Omit all pictures, then retype exactly the lines from the one that contains "wall art: present" through the end of the listing.

STORED DATA →
——
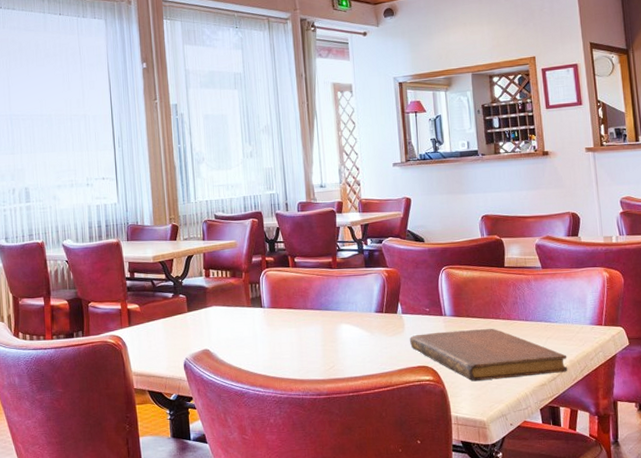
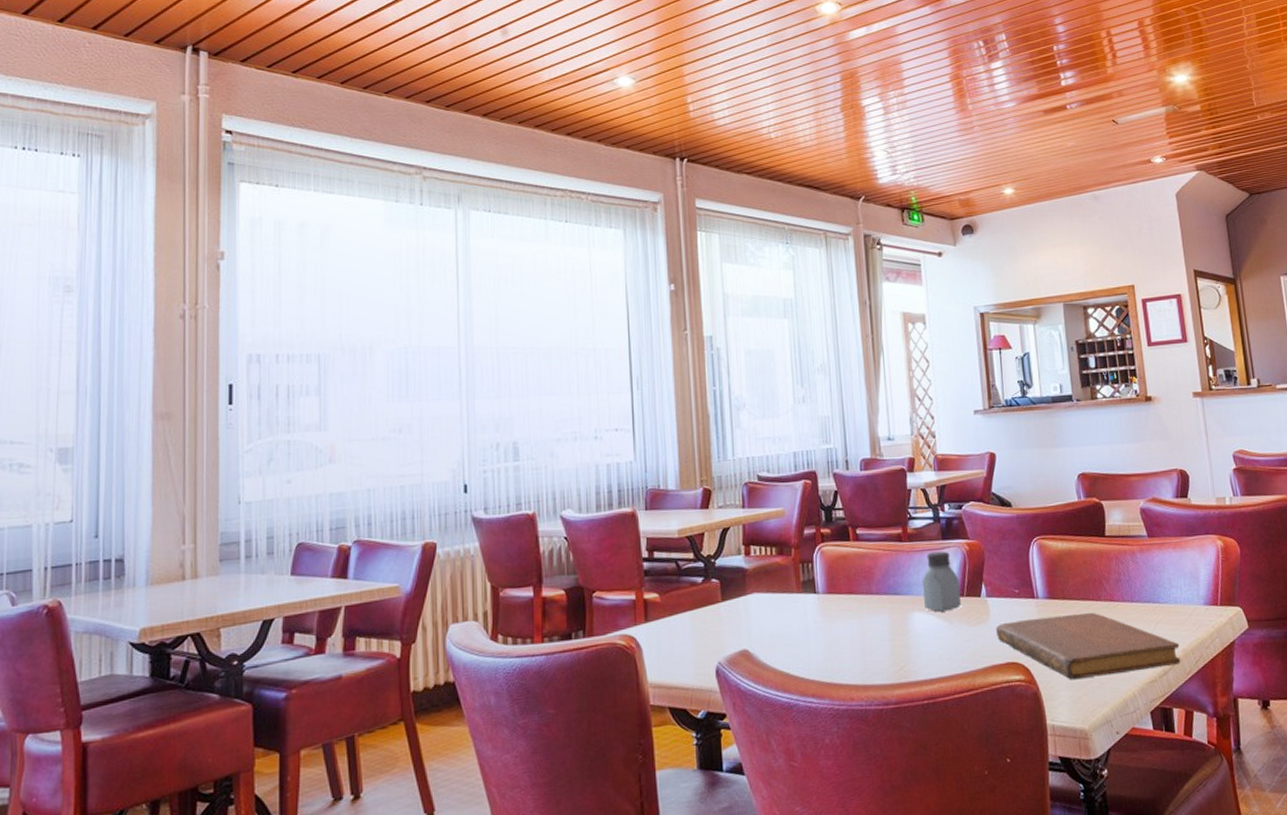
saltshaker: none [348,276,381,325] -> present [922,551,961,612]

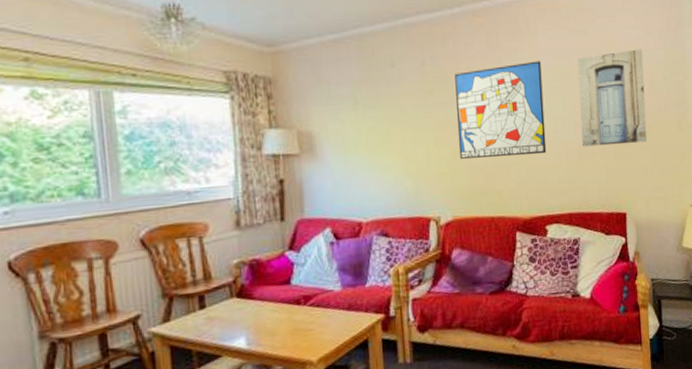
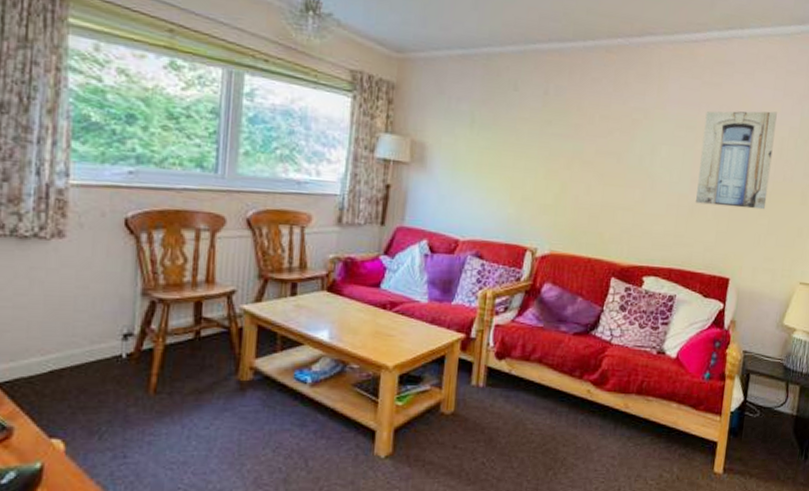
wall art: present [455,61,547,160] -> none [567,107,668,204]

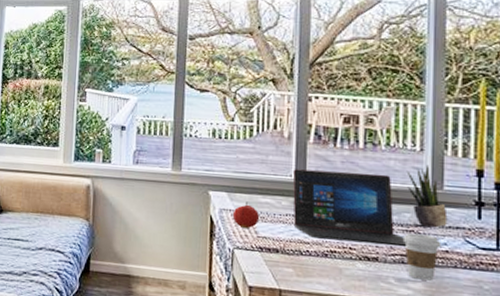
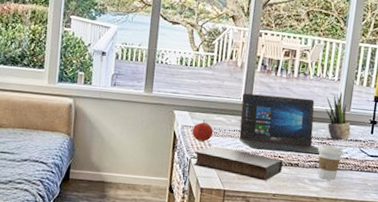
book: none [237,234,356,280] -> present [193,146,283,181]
——
OUTPUT FOR THIS EXERCISE →
wall art: present [455,61,547,160] -> none [567,107,668,204]

book: none [237,234,356,280] -> present [193,146,283,181]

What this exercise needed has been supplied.